Exercise description:
I need the entries printed again word for word, without the images.

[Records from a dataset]
*** Block opens ***

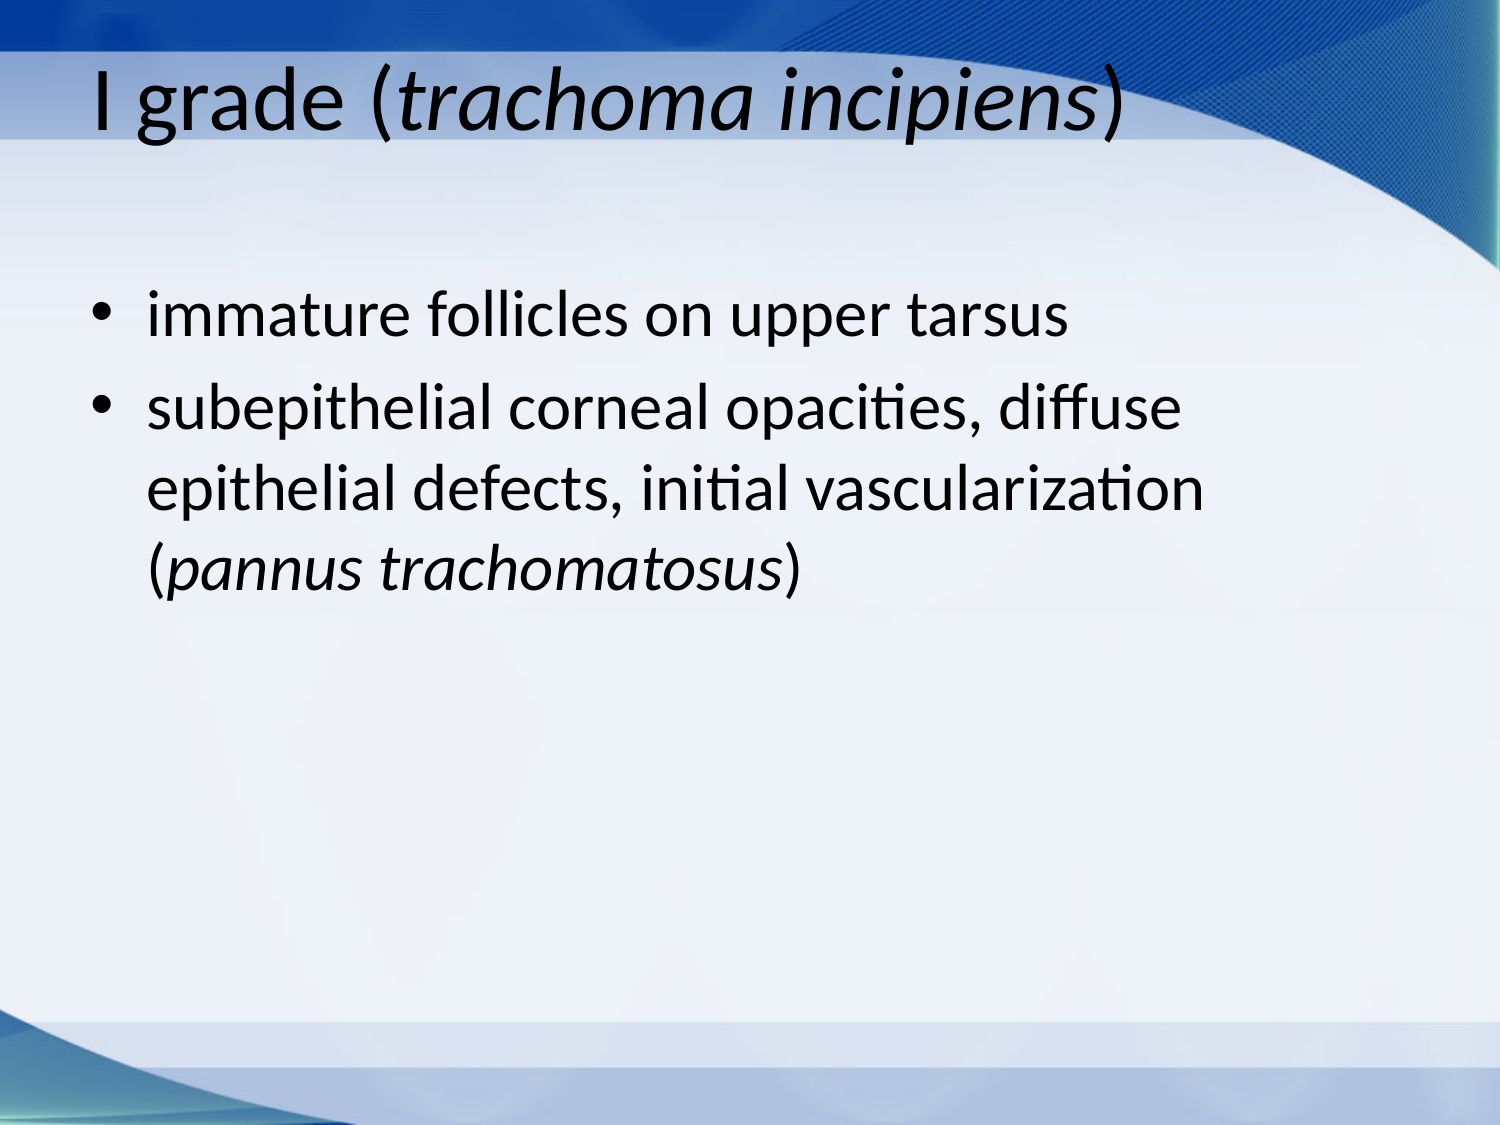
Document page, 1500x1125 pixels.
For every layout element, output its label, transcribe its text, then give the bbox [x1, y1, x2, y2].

title I grade (trachoma incipiens) [76, 0, 1427, 188]
picture [0, 0, 1500, 1125]
list immature follicles on upper tarsus subepithelial corneal opacities, diffuse epithelial defects, initial vascularization (pannus trachomatosus) [75, 262, 1425, 1005]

*** Block closes ***

Exercise solution:
Document page, 1500x1125 pixels.
For every layout element, output its label, transcribe its text, then give the bbox [x1, y1, x2, y2].

title I grade (trachoma incipiens) [76, 0, 1427, 188]
picture [0, 0, 1500, 1125]
list immature follicles on upper tarsus subepithelial corneal opacities, diffuse epithelial defects, initial vascularization (pannus trachomatosus) [75, 262, 1425, 1005]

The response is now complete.